It is with great embarrassment that I’m pleased to announce version 1.1 of my Snake game for Game Boy!
This release fixes a single issue: high scores wouldn’t save correctly on some emulators and flash carts.
Originally, the game was configured as a ROM+RAM+Battery cart type. As it turns out, there was—as I understand—never a commercial release of a game with that cartridge type, which means emulators don’t have a reference for how exactly it should behave. As a result, even though every emulator I tested it on at the time worked, I was unknowingly relying on unspecified behavior, and it turns out that it doesn’t work everywhere. I have since changed the game to use the MBC5 memory bank controller, which is well-documented and supported. The game is still 32 kilobytes, and if you have a save file from an emulator that supported the old version, that same save should still work, but saving will now work on more emulators and flash carts.

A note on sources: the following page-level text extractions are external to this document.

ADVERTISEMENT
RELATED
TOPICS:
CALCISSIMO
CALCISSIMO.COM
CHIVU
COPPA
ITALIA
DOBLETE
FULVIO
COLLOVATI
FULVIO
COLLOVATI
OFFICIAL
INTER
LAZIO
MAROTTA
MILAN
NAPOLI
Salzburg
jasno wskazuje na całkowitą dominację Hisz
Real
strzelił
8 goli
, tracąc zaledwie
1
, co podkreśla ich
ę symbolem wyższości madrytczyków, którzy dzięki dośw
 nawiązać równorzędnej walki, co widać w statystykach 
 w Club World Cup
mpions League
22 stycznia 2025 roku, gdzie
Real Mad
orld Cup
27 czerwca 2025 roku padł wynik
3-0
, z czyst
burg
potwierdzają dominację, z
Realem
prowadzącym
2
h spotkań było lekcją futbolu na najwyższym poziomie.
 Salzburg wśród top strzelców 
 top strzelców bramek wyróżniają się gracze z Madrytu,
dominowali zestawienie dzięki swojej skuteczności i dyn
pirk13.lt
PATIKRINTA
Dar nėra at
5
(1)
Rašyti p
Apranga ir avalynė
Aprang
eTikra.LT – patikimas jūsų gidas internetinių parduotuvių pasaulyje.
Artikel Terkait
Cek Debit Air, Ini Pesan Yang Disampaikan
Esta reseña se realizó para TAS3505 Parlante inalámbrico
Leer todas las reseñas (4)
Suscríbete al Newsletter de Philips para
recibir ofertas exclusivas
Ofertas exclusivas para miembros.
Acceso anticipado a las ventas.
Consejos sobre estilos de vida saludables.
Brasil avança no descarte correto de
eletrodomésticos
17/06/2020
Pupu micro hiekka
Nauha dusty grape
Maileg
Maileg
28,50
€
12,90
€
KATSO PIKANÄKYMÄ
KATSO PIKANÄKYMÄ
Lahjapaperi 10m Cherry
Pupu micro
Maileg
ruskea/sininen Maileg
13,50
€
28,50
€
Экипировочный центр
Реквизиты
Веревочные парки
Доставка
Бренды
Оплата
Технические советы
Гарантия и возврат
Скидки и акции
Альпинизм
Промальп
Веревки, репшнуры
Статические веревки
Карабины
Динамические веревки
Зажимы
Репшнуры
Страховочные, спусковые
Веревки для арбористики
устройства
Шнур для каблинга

Also, I moved the initial stack pointer from the end of high RAM to the end of regular RAM. This doesn’t make a practical difference for this game, but it’s just better practice in general: high RAM is fast, but not in a way that the stack can take advantage of.
Finally, updating the game involved a sizable commit to address the surprising amount a project for a long-dead platform had rotted. First, I switched from a custom build script to a more standard Makefile. The updated build process also expects you to install RGBDS externally, rather than have a copy of it in the project folder structure. These changes weren’t necessary, but are better practice. But more importantly, RGBDS itself has been evolving over time, and I addressed some deprecations and language changes.
Also embarrassing, Bubble Factory suffers the exact same save problem. I’ll be fixing it, too, later.